In recent years, the relationship between motherhood and work, including creative work, has clearly become a topic of interest — even more so since the pandemic has shined a light on the difficulties mothers face shouldering domestic tasks and child-rearing as they attempt to hold on to careers or simply earn enough to support their families — but much less attention has been paid to the essential creativity of mothering itself.

I stopped writing fiction for 10 years after becoming a mother. Increasingly embarrassed by my inability to produce anything beyond a shopping list, I struggled to understand why. I had the time and space. My husband took on much of the child care, and I had an office at the university where I work. I had, as Virginia Woolf said, a room of my own — and I still could not make progress on the book I had been writing. I told myself that I was utterly exhausted or that my time was taken by teaching in and administering our creative writing program.

Later, I convinced myself that the old project no longer held meaning for me. But no matter the excuses I contrived, I could not write. In the summer, I had no classes to teach but I still stared at the cinder block walls of my office, or out the window at the Cascade mountains. I only left to trudge to the building next door where I could use the industrial strength breast pump for free, and still I got nowhere — except into spirals of guilt and self-blame.

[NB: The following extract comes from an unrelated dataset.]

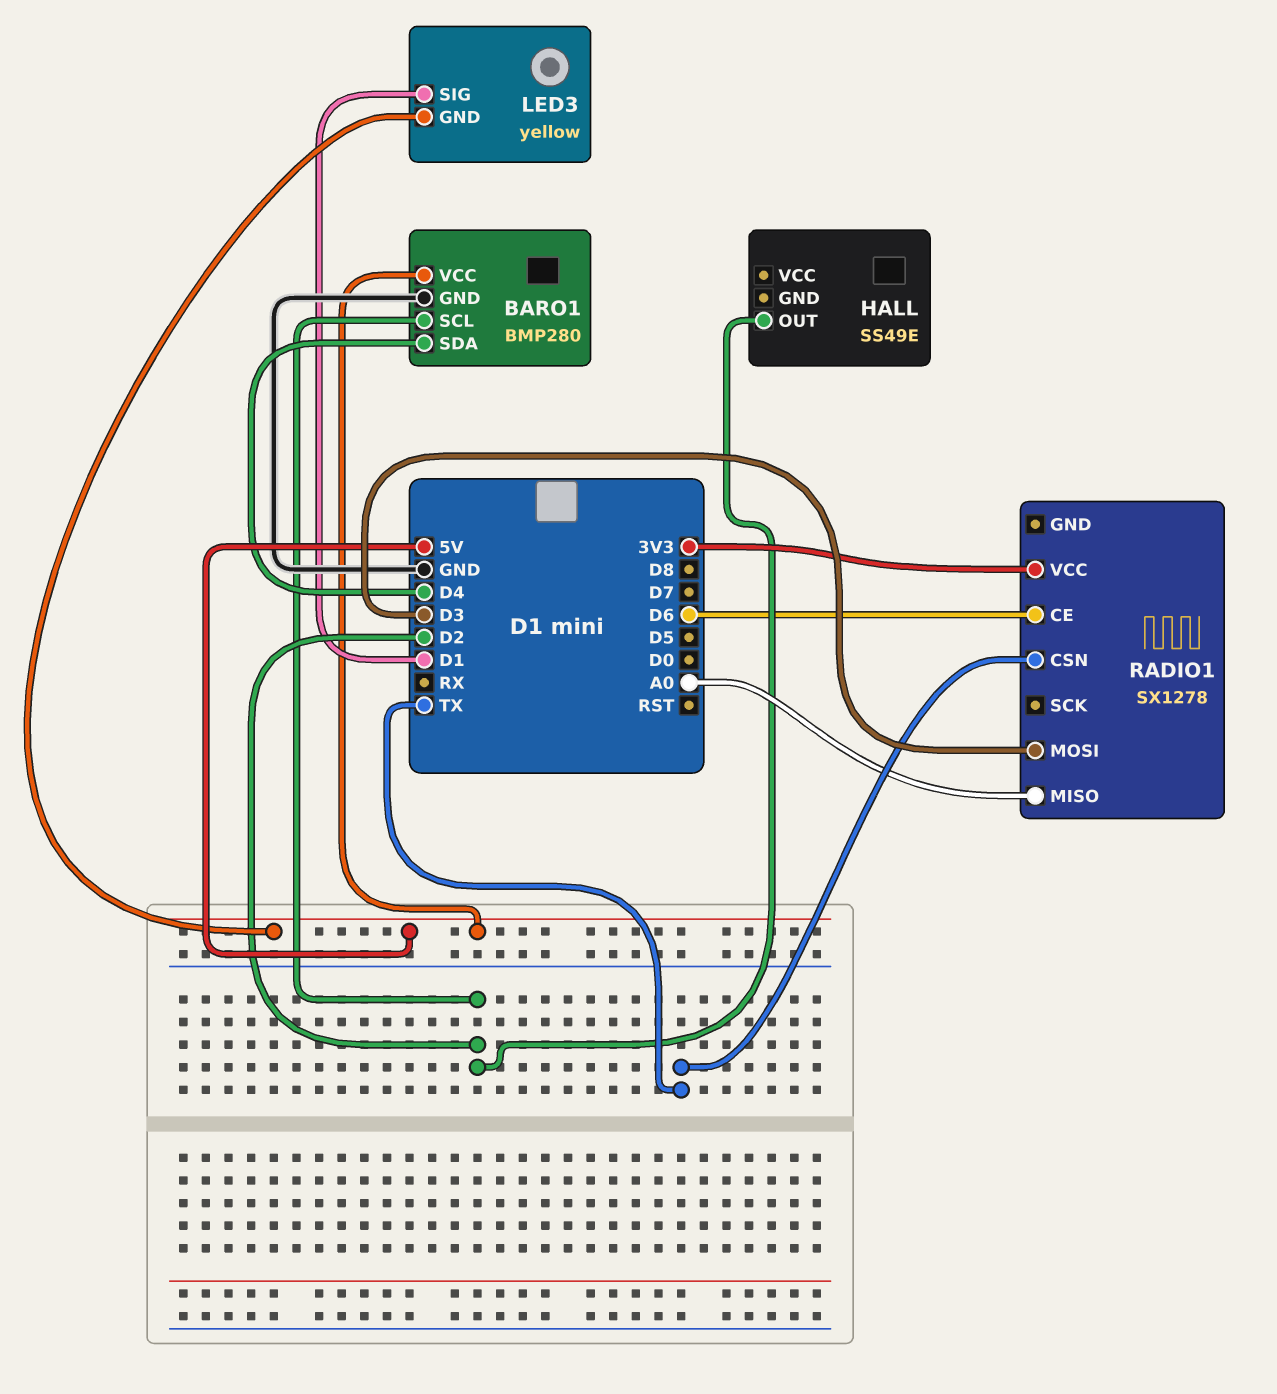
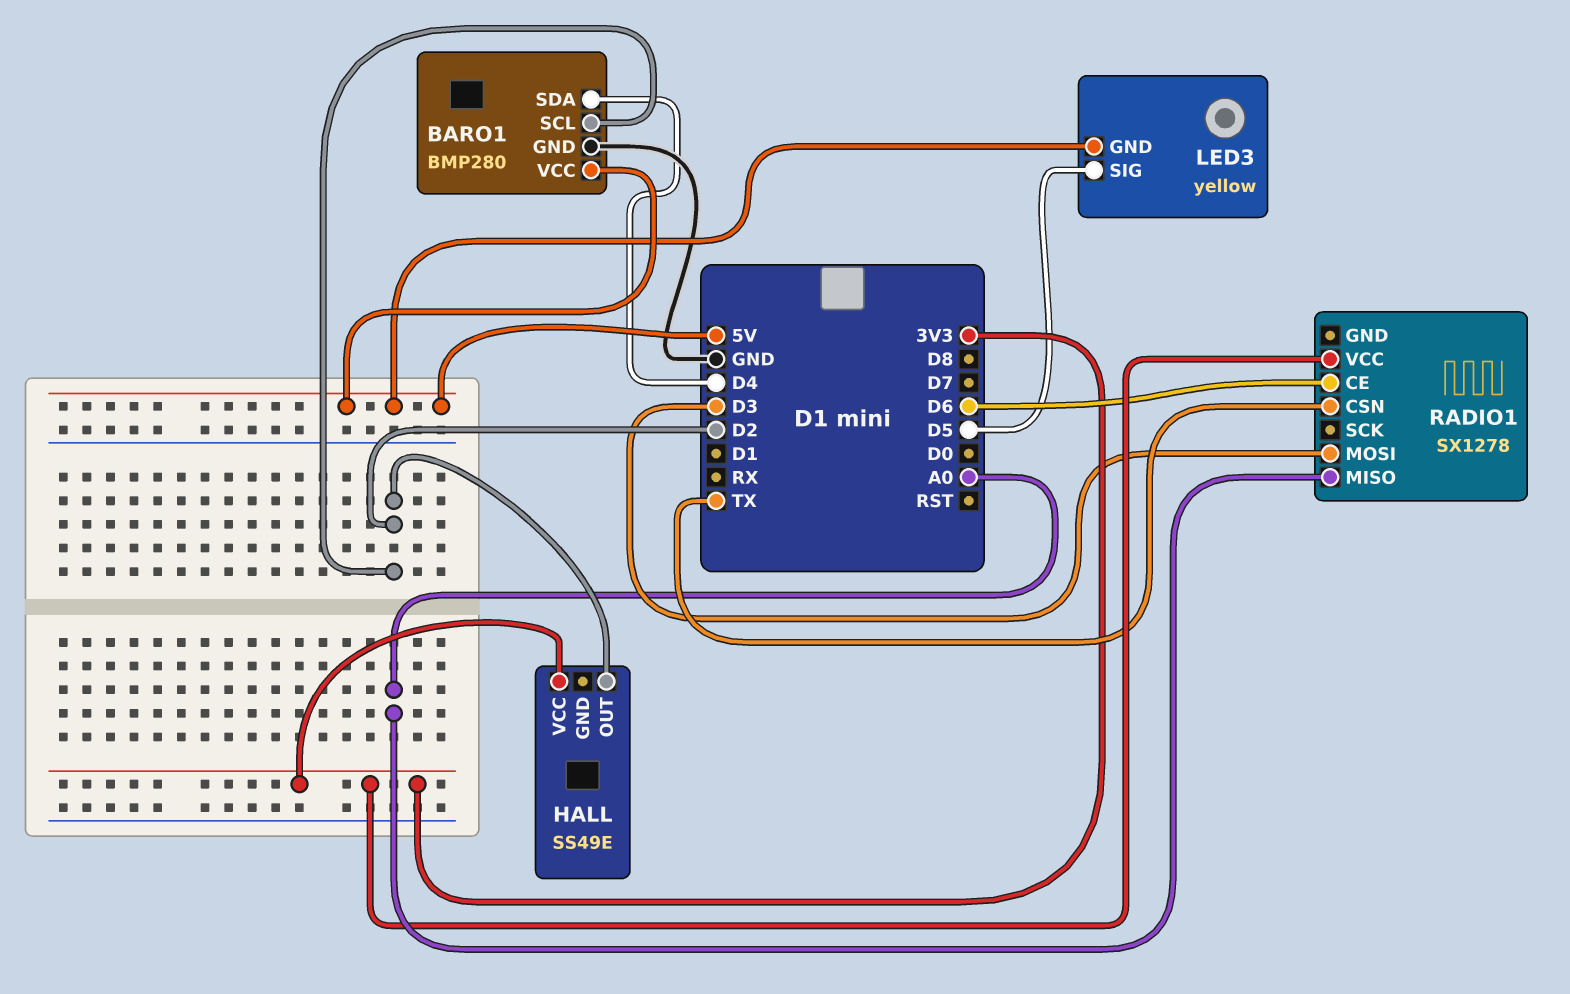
HALL pin VCC: none -> 3V3
LED3 pin SIG: D1 -> D5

Only once my children were older and I made up stories for them every night did I realize that my imagination, rather than my body or mind, was exhausted. They were exacting editors, and the parallels to relationships I’d had with fiction editors led to a lightbulb moment: I was still a creative person, but I was using my creative energy in different ways.

In addition to creating bedtime stories about stuffed animals visiting ever more elaborate mini-golf courses, I was negotiating disputes between siblings; inventing ways to sneak veggies into an otherwise white diet of pasta, butter and sliced turkey; mapping a path to complete all my errands while my daughter napped in her stroller; inventing polite but firm responses to the well-meaning but rude parenting advice given by strangers; planning how to fill the hours between my son’s early rising and the zoo’s opening; and determining how to comfort a weeping child whose best friend had wandered off to play with another.

It’s time to stop branding these activities as instinctive by-products of mothers’ supposedly innate nurturing qualities. They all require intense creativity, even if they don’t fall into the categories we usually label as creative. Rethinking the relationship between mothering and creativity means expanding the definitions of both terms. It means thinking of mothers as active mediators, on-the-fly chefs, creative problem-solvers. It means thinking of creativity as any act of finding a new solution to an old problem, not just those resulting in works of art or in a negotiated peace between long-conflicted nations.

While we no longer automatically dismiss “motherhood” as an uninteresting topic, we still have a long way to go to recognize and reward the everyday creativity of mothering.